After nearly six years, many thousands of hours of effort and tens of thousands of dollars, I have made the difficult decision to stop pursuit of my PhD degree. Since July of 2005 I have been in Capella University’s PhD in Education program specializing in Instructional Design for Online Learning. I completed the courses and had a wonderful, successful experience passing comprehensive exams in August 2010. All of my touches with Capella University have been of the highest quality and I recommend the university to anyone interested in pursuing a degree.
But after finishing my comps something happened. Several somethings happened.
After grappling with the decision in the silence of my own mind and irregularly beating heart, I made the call two weeks ago to put that chapter aside and move on to what I envision for my future. That doesn’t involve another formal degree. It does involve much learning. I can’t imagine not constantly learning. But the subject matter and format and purpose for learning need to change.
Without getting into too many details, here are some of the factors in the decision:
- After decades of requiring just a few hours of sleep a night and packing my schedule accordingly, I physically need more sleep now than I did just a year ago. I’m 54, so it’s probably high time I not keep a college student’s hours.
- After working my typical 50-hour week for work, the last thing I want when I come home is to have to spend another 2-4 hours focusing on something as intense as doctoral research and writing.
- The PhD pursuit was always for fun – never intended as a gateway to a different career. Oh, I thought I might teach a little on the side for some university afterward, but since I became a granddaddy on March 12 I haven’t wanted to spend my nonwork time doing more work for someone else beyond the 50 I already give. I have other lives to influence and memories to make.
- It is not unusual for me to have one or two significant heart atrial fibrillations per year – nothing life threatening to date, but enough to get my attention.

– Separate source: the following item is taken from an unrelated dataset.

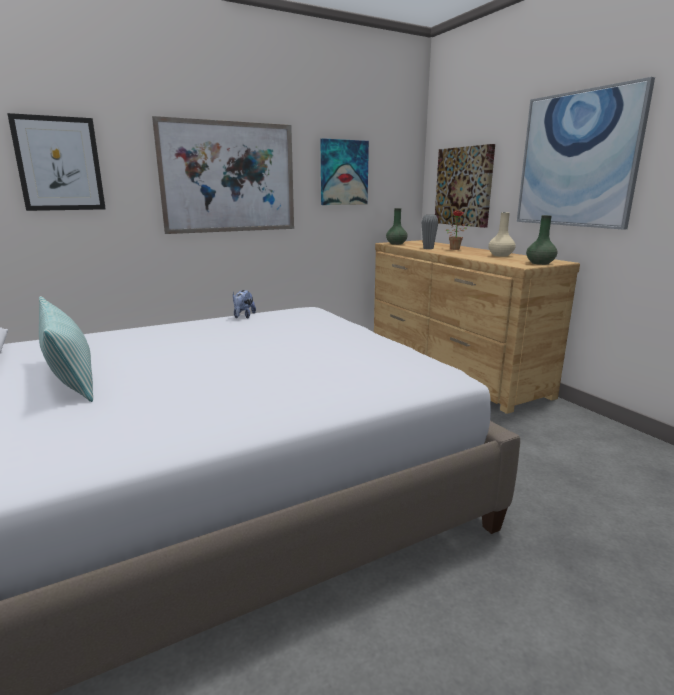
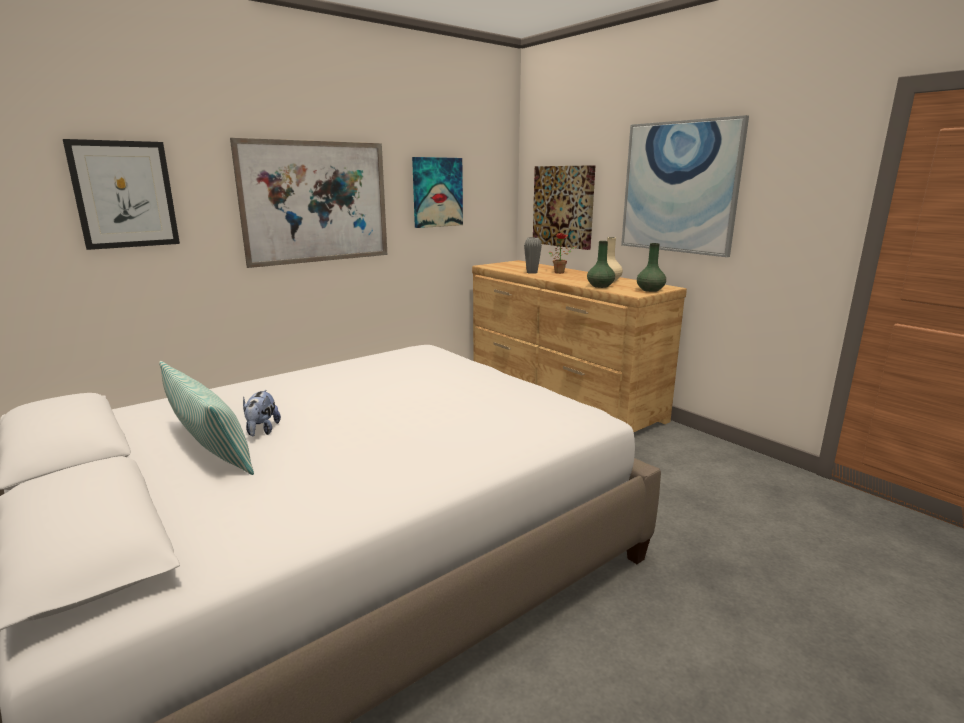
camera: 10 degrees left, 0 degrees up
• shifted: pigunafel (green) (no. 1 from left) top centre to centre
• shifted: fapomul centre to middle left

They have usually come at the end of some ginormously busy and stressful endeavor. In the last couple of months, that frequency rose to one or two a week. That made me nervous. I didn’t want to use that as an excuse to quit my studies, but I didn’t want to die in the process either.
- As someone for whom Christian faith is important (I used to be in the ministry full-time years ago), I was bothered by the frequency with which I have said “no” to ministry opportunities in recent years because of the time commitment to the studies. And if I taught for a university after completion of the degree in 2012, I would likely continue to say “no” to such requests. But God doesn’t call us to plan on being faithful at some indefinite point in the future. He expects faithfulness now. There is work to be done. So the decision frees me to say “yes” to more avenues of service through my church.

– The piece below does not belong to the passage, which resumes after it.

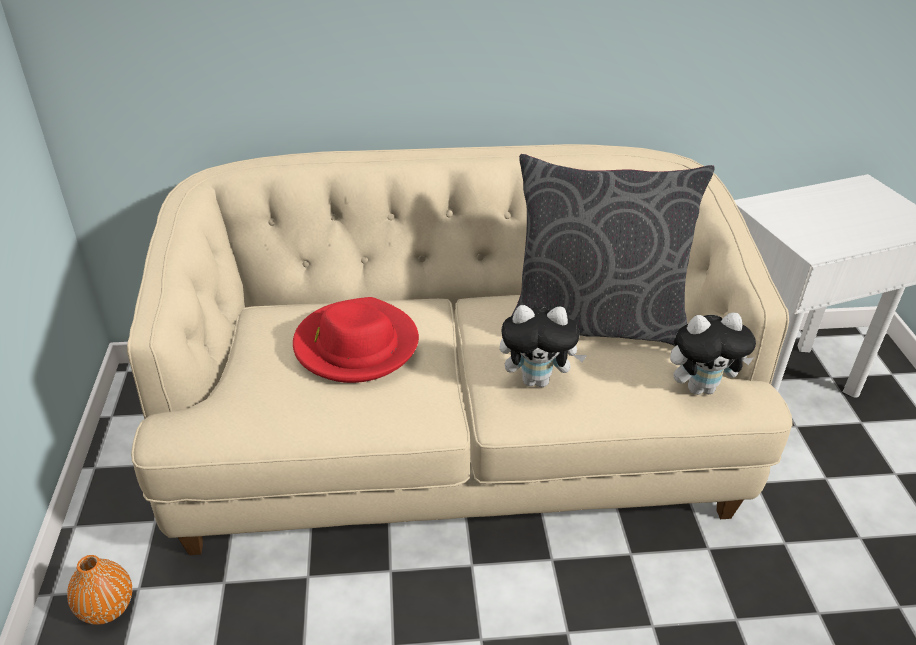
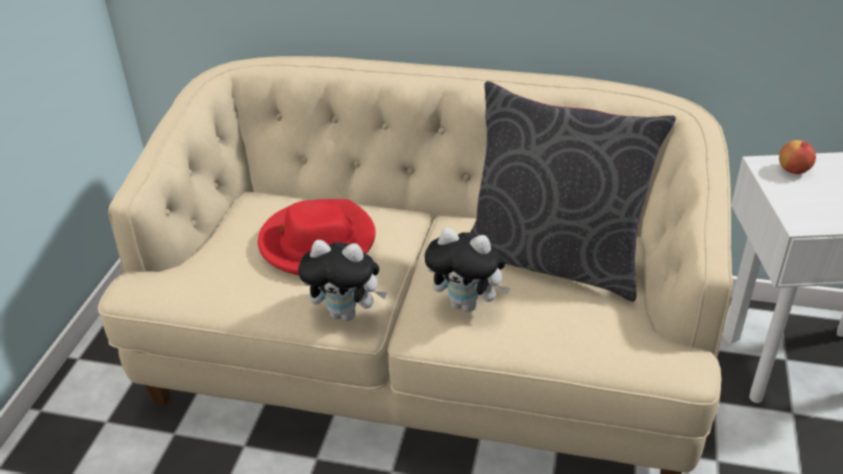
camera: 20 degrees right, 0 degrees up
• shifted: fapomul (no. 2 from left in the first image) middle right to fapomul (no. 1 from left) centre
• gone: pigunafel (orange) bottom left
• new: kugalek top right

- In spite of the generous tuition reimbursement offered by my employer, I still racked up tens of thousands in personal debt in student loans over the past six years. That was dumb. Continuing to dig a hole deeper would be dumber. I should have pursued the degree on a pay-as-you-go basis or not at all. I should know better.
So after mulling over all of the above, I feel like a giant weight is off my shoulders having made the decision to go a different direction.
I will still be a lifelong learner. I have a passion for online community management and for the use of social media in learning. I spend many hours a week reading on my own time and following various respected leaders in those subjects on Twitter and elsewhere. What I am learning from these leaders daily benefits me now in what I do and in what I hope to be doing full-time in the near future, which is being the best online community manager I can be.
The experience of thinking through the process I’ve gone through in recent weeks raises some questions and some insights I’d like to share. There is nothing profound here, but sometimes we need to be reminded of simple truths.
- It’s OK to change one’s direction. In fact, if you feel you’re headed down the wrong path and don’t change direction in order to keep intact some prior decision, what sense does that make?
- As we grow and change and make new choices and have new choices thrust upon us, what is best from a formal learning or career path perspective may also change.
- Most of what we learn for our work is learned informally. I believe in the Princeton 70-20-10 model which states that we learn 70% of what we need for our jobs on the job; we learn 20% through mentors and key relationships at work; and we learn the remaining 10% in those sporadic, brief formal learning experiences. I’ve spent enough time in the 10% sliver. It’s time to focus on the other 90% where the real meat is found.
- In comparing my personal journey to your organization’s, are there previous decisions and long-term directions that have outlived their usefulness and need to be set aside to head in a new, updated and more appropriate direction?
- Are we following through with previous decisions just because we feel we must while silently struggling with the wisdom and relevance of doing so? Do we have the courage to even discuss the need for a change, much less the courage to make the disruptive (but potentially invigorating) decision to change?
- Are we able to swallow a little pride if need be regarding a change of direction? Tons of people knew I was pursuing my doctorate. I had two people at work today randomly ask me how the PhD is coming along. Pride is not a good reason to continue down a wrong path.
Before making the tough decision to quit the PhD program I had long talks with a few trusted friends and advisors. As good advisors, they wouldn’t tell me what to do, of course. They listened, asked questions and challenged me to ponder the pros and cons of each path. Having several trusted friends and colleagues to run things by is important. But, ultimately, I had to do what I believed to be right.
So now instead of writing chapters of a dissertation, I begin writing the next five chapters of my life: work, grandparenting, learning, and expanded ministry. I like where this direction is headed.